Oskar goes on to tell us that it took the Germans hardly any time at all to crush the Polish army. By the time Oskar got out of the hospital, Germany had already conquered Poland.
It was only after he'd been out of the hospital for a few weeks that Oskar met Crazy Leo on the street. At this point, Oskar retells the story of how Leo showed him the truth about what happened to Jan after being captured at the Post Office.

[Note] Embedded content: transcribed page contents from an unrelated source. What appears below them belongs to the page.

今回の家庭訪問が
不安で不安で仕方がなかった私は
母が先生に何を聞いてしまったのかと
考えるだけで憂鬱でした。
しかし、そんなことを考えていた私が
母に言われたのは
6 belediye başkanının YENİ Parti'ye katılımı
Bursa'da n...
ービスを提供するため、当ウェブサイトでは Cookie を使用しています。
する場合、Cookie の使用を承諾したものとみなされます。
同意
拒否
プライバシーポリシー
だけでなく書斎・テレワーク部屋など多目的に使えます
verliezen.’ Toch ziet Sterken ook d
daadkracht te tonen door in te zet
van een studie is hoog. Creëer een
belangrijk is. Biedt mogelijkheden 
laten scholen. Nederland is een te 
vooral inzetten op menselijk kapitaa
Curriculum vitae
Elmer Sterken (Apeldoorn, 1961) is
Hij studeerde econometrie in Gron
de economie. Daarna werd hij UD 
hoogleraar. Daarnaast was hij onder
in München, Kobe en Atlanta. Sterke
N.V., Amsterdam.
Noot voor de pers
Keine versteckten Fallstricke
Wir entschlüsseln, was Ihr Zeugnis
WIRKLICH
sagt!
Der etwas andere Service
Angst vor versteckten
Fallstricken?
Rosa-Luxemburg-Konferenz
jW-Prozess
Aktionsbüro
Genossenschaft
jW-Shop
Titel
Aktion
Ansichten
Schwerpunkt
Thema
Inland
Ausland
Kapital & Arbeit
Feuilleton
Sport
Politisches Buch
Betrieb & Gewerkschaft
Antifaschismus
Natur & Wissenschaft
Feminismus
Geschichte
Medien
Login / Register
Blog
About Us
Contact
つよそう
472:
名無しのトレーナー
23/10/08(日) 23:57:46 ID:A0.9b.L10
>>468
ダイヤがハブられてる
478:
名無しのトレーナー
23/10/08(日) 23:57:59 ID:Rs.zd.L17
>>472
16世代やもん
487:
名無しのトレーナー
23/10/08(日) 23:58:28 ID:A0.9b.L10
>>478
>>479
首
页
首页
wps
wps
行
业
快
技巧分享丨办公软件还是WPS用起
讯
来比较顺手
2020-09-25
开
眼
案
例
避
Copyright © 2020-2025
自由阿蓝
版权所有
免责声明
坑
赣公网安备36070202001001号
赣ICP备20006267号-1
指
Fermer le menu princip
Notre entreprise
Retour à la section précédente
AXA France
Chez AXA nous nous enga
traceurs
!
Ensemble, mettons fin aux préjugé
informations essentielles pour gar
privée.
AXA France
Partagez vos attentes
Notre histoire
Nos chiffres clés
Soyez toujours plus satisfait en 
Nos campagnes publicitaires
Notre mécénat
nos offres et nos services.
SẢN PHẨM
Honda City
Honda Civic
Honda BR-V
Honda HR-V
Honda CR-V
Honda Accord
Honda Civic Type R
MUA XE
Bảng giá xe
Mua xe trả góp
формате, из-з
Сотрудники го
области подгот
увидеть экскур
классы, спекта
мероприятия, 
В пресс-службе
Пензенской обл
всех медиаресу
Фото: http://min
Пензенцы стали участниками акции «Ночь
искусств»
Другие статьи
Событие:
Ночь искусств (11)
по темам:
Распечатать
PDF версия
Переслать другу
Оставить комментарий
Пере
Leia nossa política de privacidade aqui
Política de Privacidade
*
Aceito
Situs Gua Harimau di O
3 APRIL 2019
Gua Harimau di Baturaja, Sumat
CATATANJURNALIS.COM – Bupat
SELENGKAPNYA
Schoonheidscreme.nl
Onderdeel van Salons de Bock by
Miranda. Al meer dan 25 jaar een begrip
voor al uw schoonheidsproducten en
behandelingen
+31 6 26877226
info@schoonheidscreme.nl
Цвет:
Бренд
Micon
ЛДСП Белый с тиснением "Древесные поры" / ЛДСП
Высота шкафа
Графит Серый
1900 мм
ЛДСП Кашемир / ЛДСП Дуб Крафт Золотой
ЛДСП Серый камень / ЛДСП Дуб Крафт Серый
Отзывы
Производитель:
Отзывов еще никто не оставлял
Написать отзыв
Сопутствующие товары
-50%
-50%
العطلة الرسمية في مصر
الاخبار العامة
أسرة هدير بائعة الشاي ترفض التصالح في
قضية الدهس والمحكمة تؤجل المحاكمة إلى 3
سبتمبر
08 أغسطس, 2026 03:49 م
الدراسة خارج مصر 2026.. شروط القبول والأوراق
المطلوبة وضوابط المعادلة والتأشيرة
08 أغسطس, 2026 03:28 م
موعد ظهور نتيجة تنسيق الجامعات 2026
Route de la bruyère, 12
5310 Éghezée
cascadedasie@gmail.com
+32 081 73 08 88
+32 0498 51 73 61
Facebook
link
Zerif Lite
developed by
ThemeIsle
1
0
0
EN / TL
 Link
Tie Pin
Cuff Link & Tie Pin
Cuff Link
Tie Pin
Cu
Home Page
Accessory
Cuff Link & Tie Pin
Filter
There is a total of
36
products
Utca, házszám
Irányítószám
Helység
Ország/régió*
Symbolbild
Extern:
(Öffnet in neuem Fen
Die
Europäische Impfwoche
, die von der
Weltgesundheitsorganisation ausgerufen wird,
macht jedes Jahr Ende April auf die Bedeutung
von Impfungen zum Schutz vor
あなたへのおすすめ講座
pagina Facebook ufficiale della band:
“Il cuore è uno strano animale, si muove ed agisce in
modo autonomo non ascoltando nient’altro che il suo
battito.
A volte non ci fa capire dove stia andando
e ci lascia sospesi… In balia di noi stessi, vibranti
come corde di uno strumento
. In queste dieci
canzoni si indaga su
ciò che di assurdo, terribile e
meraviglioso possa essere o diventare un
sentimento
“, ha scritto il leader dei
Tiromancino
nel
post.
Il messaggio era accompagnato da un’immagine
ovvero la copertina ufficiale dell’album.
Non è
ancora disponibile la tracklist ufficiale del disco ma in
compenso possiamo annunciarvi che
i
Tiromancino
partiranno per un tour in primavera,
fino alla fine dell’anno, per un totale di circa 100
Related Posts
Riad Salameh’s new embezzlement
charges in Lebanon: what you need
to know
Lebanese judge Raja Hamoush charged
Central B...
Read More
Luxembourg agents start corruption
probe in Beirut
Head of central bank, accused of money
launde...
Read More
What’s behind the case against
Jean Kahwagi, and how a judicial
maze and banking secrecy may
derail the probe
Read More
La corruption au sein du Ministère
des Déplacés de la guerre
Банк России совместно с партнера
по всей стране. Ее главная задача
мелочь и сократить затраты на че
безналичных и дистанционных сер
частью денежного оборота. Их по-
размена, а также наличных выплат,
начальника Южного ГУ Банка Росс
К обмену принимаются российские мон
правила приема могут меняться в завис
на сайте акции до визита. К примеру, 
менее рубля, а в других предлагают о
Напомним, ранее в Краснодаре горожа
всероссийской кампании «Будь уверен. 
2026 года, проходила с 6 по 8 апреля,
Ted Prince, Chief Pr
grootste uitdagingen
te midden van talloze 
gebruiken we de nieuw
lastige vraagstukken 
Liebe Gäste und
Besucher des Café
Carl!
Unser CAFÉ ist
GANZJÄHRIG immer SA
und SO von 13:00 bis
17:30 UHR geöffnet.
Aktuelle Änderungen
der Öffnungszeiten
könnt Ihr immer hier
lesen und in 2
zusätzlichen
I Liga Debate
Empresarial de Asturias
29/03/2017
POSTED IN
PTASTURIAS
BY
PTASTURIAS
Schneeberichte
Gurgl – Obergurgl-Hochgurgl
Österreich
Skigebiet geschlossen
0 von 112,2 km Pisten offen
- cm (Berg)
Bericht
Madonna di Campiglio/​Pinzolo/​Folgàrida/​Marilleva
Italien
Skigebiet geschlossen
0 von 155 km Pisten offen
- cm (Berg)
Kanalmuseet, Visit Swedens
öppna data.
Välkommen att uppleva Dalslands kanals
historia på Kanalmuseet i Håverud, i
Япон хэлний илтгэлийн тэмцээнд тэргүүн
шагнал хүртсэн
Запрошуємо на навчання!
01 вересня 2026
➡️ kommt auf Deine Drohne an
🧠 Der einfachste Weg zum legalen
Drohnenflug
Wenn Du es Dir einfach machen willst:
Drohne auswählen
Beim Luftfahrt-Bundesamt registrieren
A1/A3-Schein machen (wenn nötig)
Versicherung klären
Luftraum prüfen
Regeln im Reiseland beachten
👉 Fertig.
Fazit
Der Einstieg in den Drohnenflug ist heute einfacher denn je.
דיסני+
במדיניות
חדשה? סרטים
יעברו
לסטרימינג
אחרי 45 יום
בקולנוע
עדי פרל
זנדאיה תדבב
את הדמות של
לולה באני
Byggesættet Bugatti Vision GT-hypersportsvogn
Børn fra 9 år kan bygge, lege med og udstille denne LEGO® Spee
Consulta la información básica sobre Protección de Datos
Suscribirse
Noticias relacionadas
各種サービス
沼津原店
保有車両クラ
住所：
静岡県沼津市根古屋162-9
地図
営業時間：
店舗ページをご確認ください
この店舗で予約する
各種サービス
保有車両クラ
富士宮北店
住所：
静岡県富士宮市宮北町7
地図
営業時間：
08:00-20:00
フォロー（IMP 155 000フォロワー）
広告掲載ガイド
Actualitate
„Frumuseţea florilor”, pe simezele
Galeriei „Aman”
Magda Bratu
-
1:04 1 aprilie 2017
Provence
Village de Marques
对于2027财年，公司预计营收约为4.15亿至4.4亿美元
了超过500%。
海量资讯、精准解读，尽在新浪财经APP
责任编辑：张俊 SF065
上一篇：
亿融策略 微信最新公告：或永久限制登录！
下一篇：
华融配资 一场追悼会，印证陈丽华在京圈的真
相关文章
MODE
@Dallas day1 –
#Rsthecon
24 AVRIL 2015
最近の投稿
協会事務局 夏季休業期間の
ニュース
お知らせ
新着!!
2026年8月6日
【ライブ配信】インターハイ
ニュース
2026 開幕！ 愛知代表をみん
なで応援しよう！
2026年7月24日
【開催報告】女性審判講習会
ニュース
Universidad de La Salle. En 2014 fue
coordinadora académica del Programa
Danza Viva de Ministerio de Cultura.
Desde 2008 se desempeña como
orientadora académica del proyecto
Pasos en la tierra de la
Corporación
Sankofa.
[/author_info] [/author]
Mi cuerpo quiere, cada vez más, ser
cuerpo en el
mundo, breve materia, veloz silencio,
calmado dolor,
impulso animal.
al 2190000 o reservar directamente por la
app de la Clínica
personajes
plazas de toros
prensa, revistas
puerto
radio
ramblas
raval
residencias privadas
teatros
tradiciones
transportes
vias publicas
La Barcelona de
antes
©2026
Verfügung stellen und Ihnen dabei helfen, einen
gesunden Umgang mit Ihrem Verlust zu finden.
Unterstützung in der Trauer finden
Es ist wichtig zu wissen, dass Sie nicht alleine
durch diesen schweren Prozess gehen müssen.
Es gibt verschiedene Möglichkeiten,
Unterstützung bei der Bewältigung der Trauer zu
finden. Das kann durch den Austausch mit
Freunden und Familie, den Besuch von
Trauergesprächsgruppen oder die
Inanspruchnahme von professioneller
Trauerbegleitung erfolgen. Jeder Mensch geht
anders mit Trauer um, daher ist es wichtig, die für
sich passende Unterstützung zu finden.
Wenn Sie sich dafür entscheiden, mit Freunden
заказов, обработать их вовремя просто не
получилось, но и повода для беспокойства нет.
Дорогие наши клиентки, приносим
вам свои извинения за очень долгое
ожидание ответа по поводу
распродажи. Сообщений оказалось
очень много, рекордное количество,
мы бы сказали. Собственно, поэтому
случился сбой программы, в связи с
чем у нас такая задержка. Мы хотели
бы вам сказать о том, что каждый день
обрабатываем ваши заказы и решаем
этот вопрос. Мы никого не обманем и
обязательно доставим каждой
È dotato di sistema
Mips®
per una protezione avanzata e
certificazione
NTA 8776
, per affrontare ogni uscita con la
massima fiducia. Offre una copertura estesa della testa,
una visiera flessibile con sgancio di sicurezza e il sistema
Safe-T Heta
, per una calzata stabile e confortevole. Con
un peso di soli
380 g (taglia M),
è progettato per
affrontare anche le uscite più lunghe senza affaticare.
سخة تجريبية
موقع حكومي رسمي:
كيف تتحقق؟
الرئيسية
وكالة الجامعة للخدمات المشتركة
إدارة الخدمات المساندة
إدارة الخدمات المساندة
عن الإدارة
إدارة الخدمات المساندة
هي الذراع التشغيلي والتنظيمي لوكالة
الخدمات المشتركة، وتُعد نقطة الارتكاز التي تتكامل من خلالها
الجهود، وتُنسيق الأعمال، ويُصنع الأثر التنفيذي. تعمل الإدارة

Oskar knows what he needs to do with this information. He visits his grandmother Anna Bronski. But instead of hiding under her skirts like he usually likes to do, he hands her the last skat card Jan ever held, along with the empty bullet casing from Saspe.
As Grandma Bronski stares at these two objects, Oskar whispers into her ear, "He lies in Saspe." He hopes that telling his grandmother this will give her some sense of closure about what happened to her nephew Jan.